When you experiment, it helps to remember that “Kaprekar routine” can be defined in slightly different ways across sources (for example, whether you always fix the digit length, and how you treat leading zeros). This page uses the fixed-length, leading-zero approach because it makes the iteration well-defined and easy to tabulate.

Comparison table (common references)

Kaprekar constants and typical behavior by digit count
Digit Count Fixed Point/Constant Typical Iterations (often cited) Behavior
2 Cycle (e.g., 09 → 81 → 63 → 27 → 45 → 09) Varies Cycles are typical
3 495 Often within 6 Fixed point for many non-repdigit starts
4 6174 Often within 7 Fixed point for many non-repdigit starts
5+ Often cycles (varies by definition) Varies More complex; multiple attractors may exist

Special cases worth trying

If you enter a number like 1000, the ascending arrangement becomes 0001 and the descending arrangement becomes 1000, so the first difference is 999. With fixed-length padding, that becomes 0999 on the next step.
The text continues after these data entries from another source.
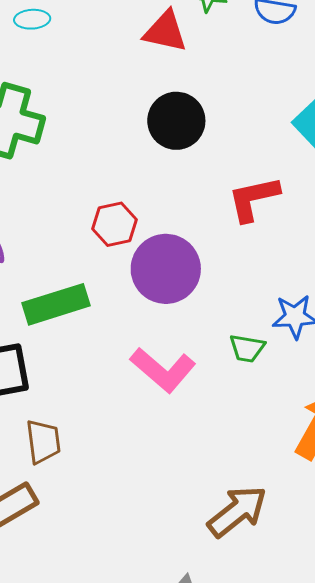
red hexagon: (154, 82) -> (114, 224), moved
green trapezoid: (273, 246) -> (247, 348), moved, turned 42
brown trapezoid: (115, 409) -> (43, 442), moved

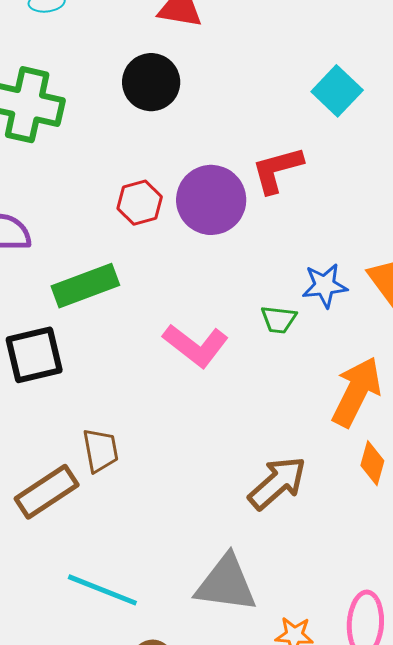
black circle: (176, 121) -> (151, 82), moved
purple circle: (166, 269) -> (211, 200), moved
brown trapezoid: (43, 442) -> (101, 450), moved

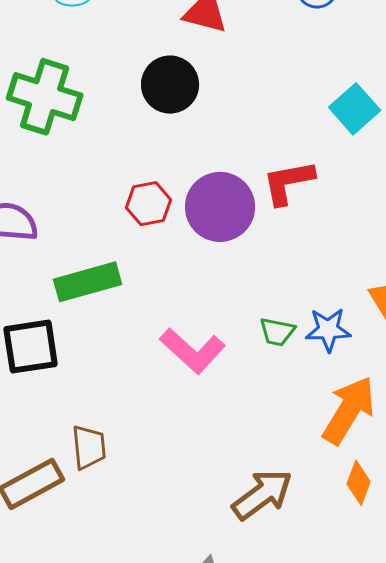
blue star: (325, 286) -> (328, 330), moved

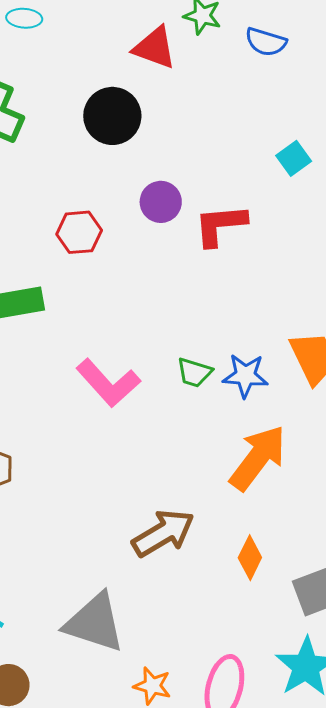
cyan square: (355, 109) -> (294, 158), size x0.7
purple circle: (220, 207) -> (161, 202), moved, size x0.6
orange diamond: (359, 483) -> (250, 558), moved

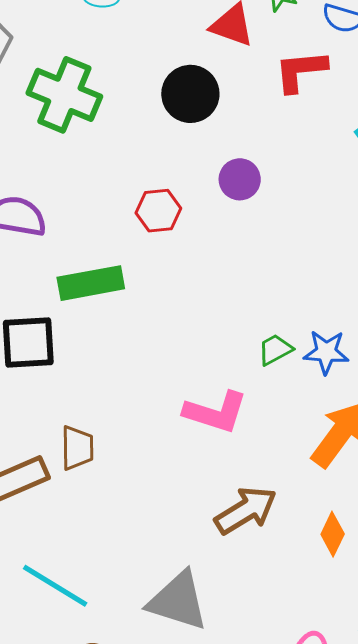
red L-shape: (220, 225) -> (301, 71), moved
green trapezoid: (194, 373) -> (275, 350), turned 135
pink L-shape: (108, 383) -> (216, 412), moved, turned -30

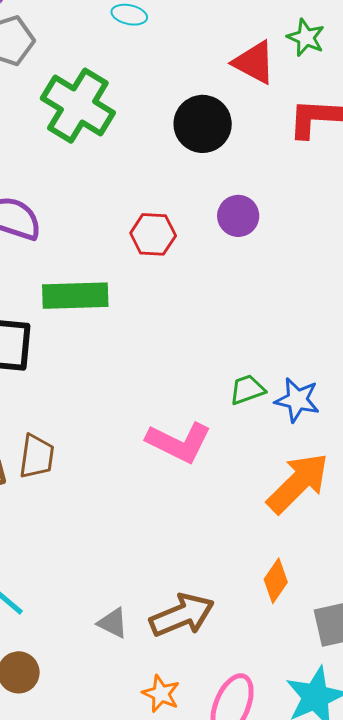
brown arrow: (246, 510) -> (182, 615), moved
gray triangle: (178, 601) -> (113, 623), size x0.5

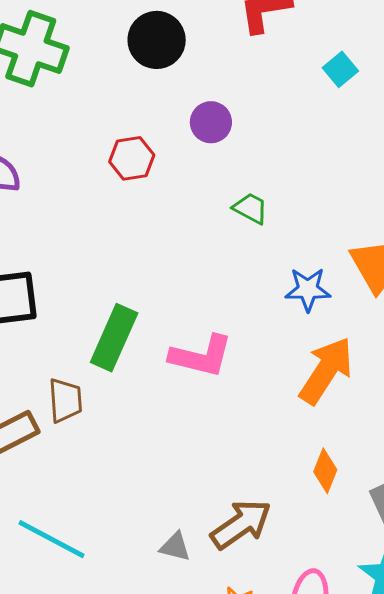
green rectangle: (75, 296) -> (114, 338), moved, turned -52
green trapezoid: (247, 390) -> (250, 208), moved, turned 60

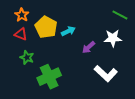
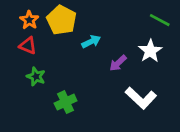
yellow pentagon: (46, 27) -> (62, 20), moved
white star: (113, 38) -> (150, 51), turned -30
green cross: (49, 77) -> (66, 102), size x0.7

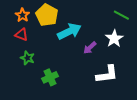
cyan arrow: (91, 42) -> (69, 31), size x1.6
white L-shape: (141, 98) -> (107, 74), turned -50

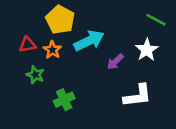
orange star: (22, 15) -> (52, 50), moved
red triangle: (21, 35) -> (27, 45), turned -32

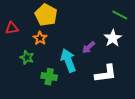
cyan arrow: (89, 41) -> (68, 60), moved, turned -85
red triangle: (27, 45) -> (12, 28), moved
green cross: (64, 100) -> (49, 77), turned 35

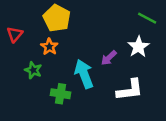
red triangle: (12, 28) -> (15, 34), turned -40

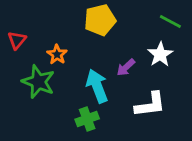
yellow pentagon: (57, 18) -> (100, 20), moved, turned 30
green star: (33, 70) -> (38, 82), size x1.6
green cross: (60, 94) -> (87, 119), moved, turned -30

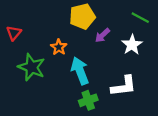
orange star: (57, 54) -> (59, 47), moved
purple arrow: (126, 67) -> (102, 35), moved
green cross: (87, 119) -> (88, 100), moved

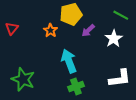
orange star: (59, 47) -> (51, 30), moved
green star: (32, 67) -> (23, 79), moved
white L-shape: (124, 86) -> (120, 78), moved

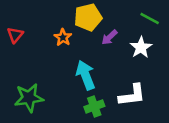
white L-shape: (120, 78) -> (132, 95), moved
green star: (23, 79) -> (29, 98), turned -30

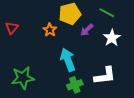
green line: (150, 19) -> (107, 13), moved

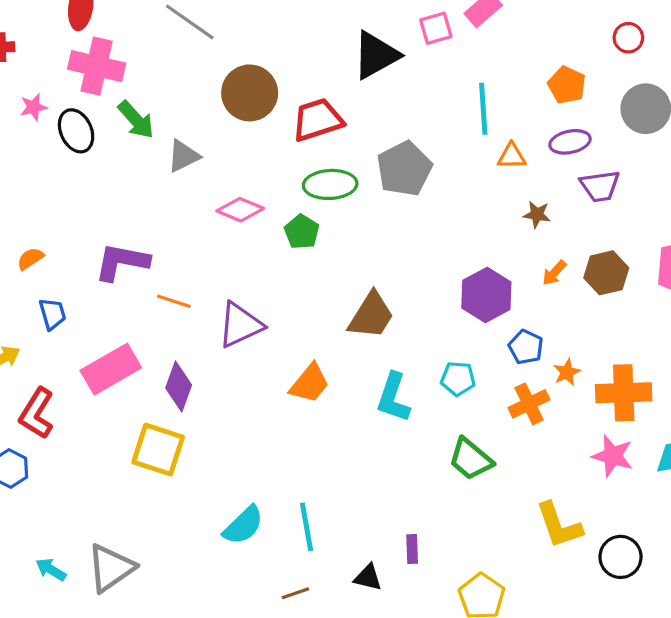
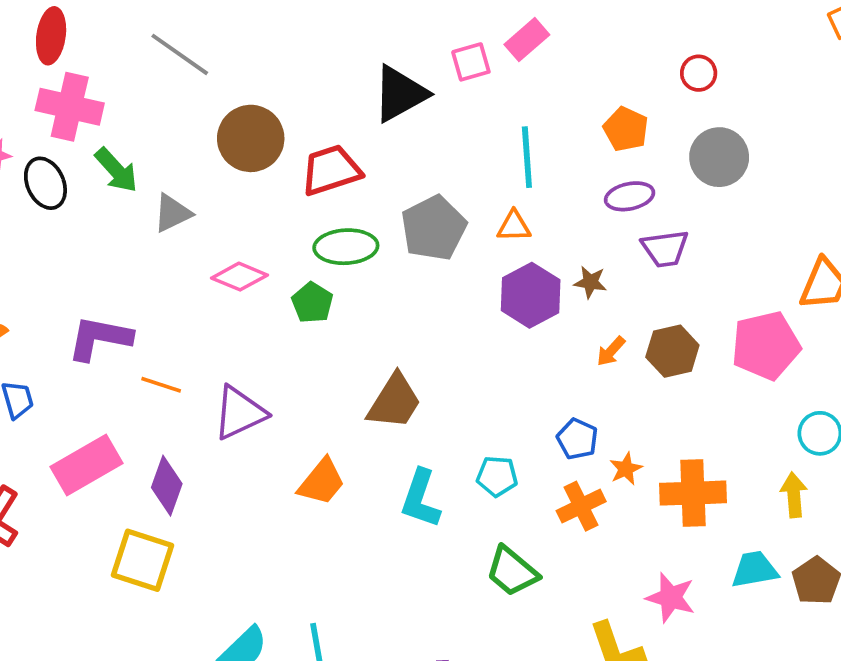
orange triangle: (512, 156) -> (514, 226), moved
purple hexagon: (486, 295) -> (531, 295), moved
pink star: (613, 456) -> (671, 598), moved

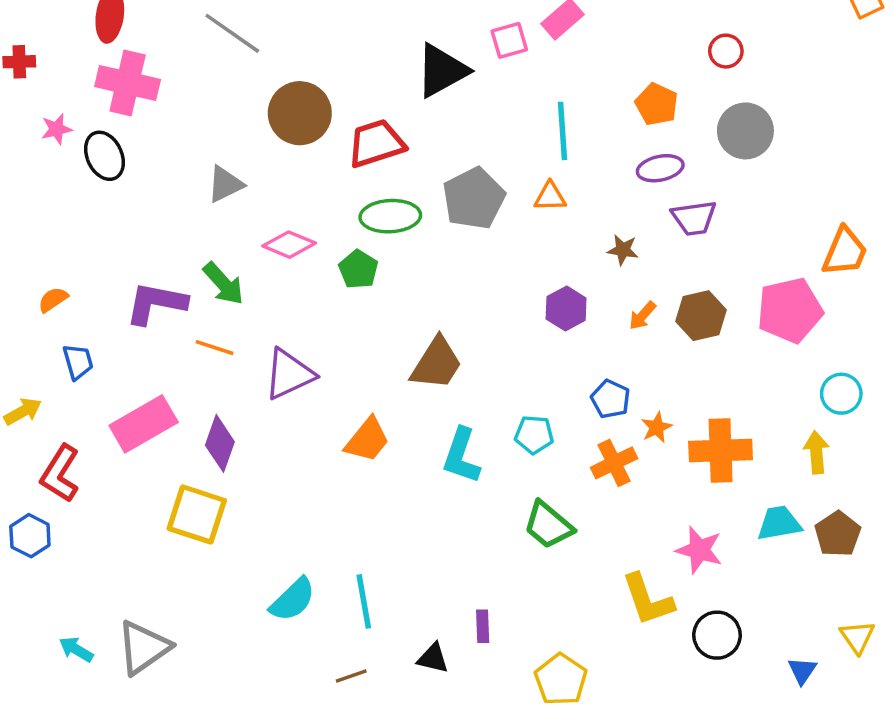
green arrow: (116, 170) -> (223, 284), moved
purple hexagon: (531, 295) -> (566, 308), moved, size x0.7

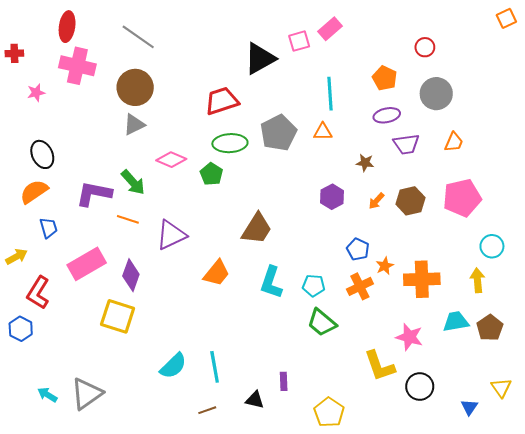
brown circle: (300, 113) -> (135, 87), moved
black ellipse: (104, 156) -> (42, 154), moved
orange trapezoid: (845, 252) -> (454, 142), moved, size x0.7
orange semicircle: (53, 300) -> (34, 192), size x1.6
cyan pentagon: (534, 435) -> (314, 285), moved

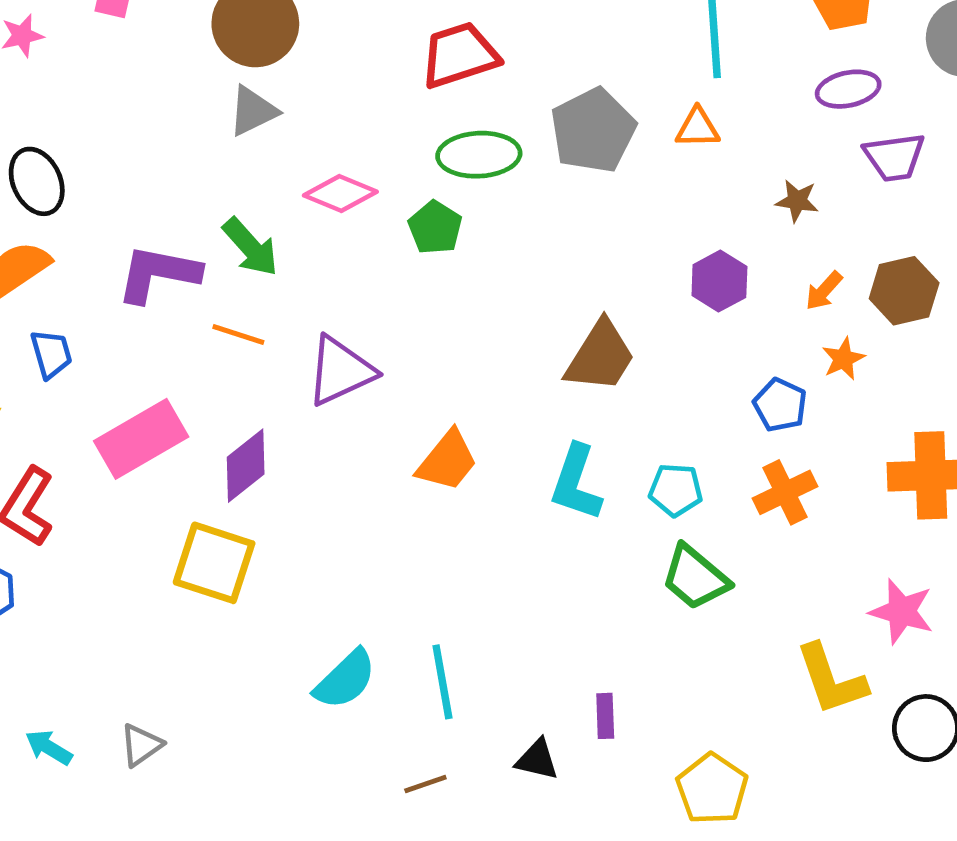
brown trapezoid: (257, 229) -> (600, 356), moved
orange star: (385, 266) -> (843, 359), moved
purple diamond: (131, 275) -> (246, 466), turned 32
gray triangle: (87, 394) -> (141, 745), size x0.6

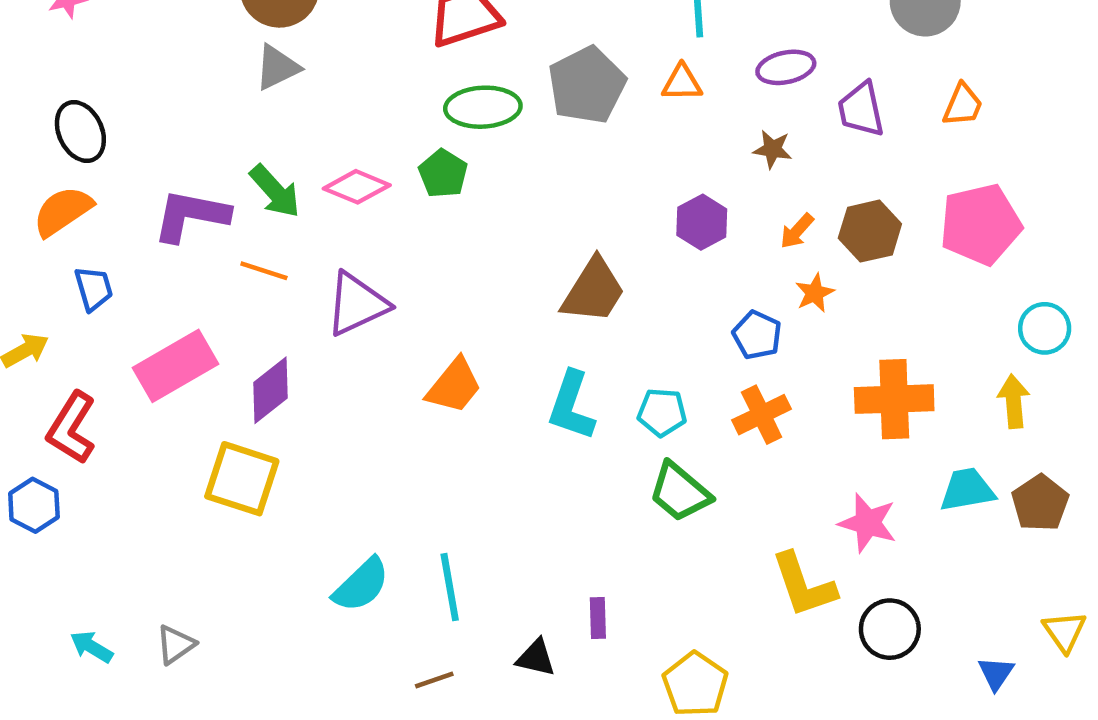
purple ellipse: (848, 89) -> (786, 67), moved
purple trapezoid: (894, 157) -> (861, 109), turned 86
pink diamond: (340, 194) -> (357, 187), moved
These “leading zero” cases are a big part of why Kaprekar routines are interesting: the digit length is fixed, but the numeric value can shrink and grow as zeros move around.

Another interesting family is numbers with repeated digits but not all the same, such as 2111 or 9090. These often reach 6174 quickly, but the intermediate steps can look quite different because the ascending number may start with one or more zeros.

Practical tips for exploration

  • Turn on Show Full Sequence to see exactly how the descending/ascending numbers are formed.
  • Try a repdigit like 4444 to see the immediate collapse to 0.
  • Try values with zeros (e.g., 2005, 1000) to see how padding affects the next step.
  • Increase Maximum Iterations if you suspect a longer transient.
  • Compare two starts that share the same digits in a different order (for example 3524 and 4253). Because the routine sorts digits each step, many such starts quickly merge into the same trajectory.

Classroom and self-study ideas

If you are using this calculator for learning or teaching, here are a few structured activities that work well with the iteration table:

  • Convergence race: pick 10 random 4-digit starts (avoiding repdigits) and record how many steps each takes to reach 6174. Which digit patterns tend to converge fastest?
  • Zero experiment: compare starts with no zeros (e.g., 3524) to starts with one or more zeros (e.g., 2005, 1000). How do zeros change the ascending number and the early differences?
  • Fixed point verification: once you reach 6174, perform one more step by hand to confirm it maps to itself: 7641 − 1467 = 6174.
  • Repdigit proof sketch: explain why any repdigit must go to 0 in one step: the descending and ascending arrangements are identical, so their difference is 0.

These exercises help connect the calculator output to the underlying definitions: sorting digits, padding, and repeated application of the same transformation.

FAQ

Why does the calculator show “Digits (padded)”?

The Kaprekar routine is defined for a fixed digit length. Padding with leading zeros ensures each step uses the same number of digits when forming the ascending and descending numbers. For example, 378 is treated as 0378 in a 4-digit routine, which changes the sorted forms and therefore changes the next subtraction.

What does “converged” mean here?

In this tool, “converged” means the routine reached a value where the next difference equals the current value. In other words, the sequence has reached a fixed point. For many 4-digit starts, that fixed point is 6174. If the maximum iteration limit is reached first, the tool reports the last computed value instead.

Does this tool detect cycles longer than 1?

The current JavaScript checks for a fixed point by testing whether the new difference equals the previous value. It does not explicitly detect longer cycles (such as a 2-cycle). You can still spot cycles by enabling “Show Full Sequence” and looking for repeated patterns in the table.

Why are 5–7 digit inputs mentioned if the routine is computed as 4 digits?

The form accepts 4–7 digits, but the implementation note explains that the current computation uses 4-digit padding internally. The page keeps the broader description for context and future extension, but for now the results reflect the 4-digit routine. If you need true 5–7 digit behavior, the code would need to pad to the input’s digit length rather than always using 4.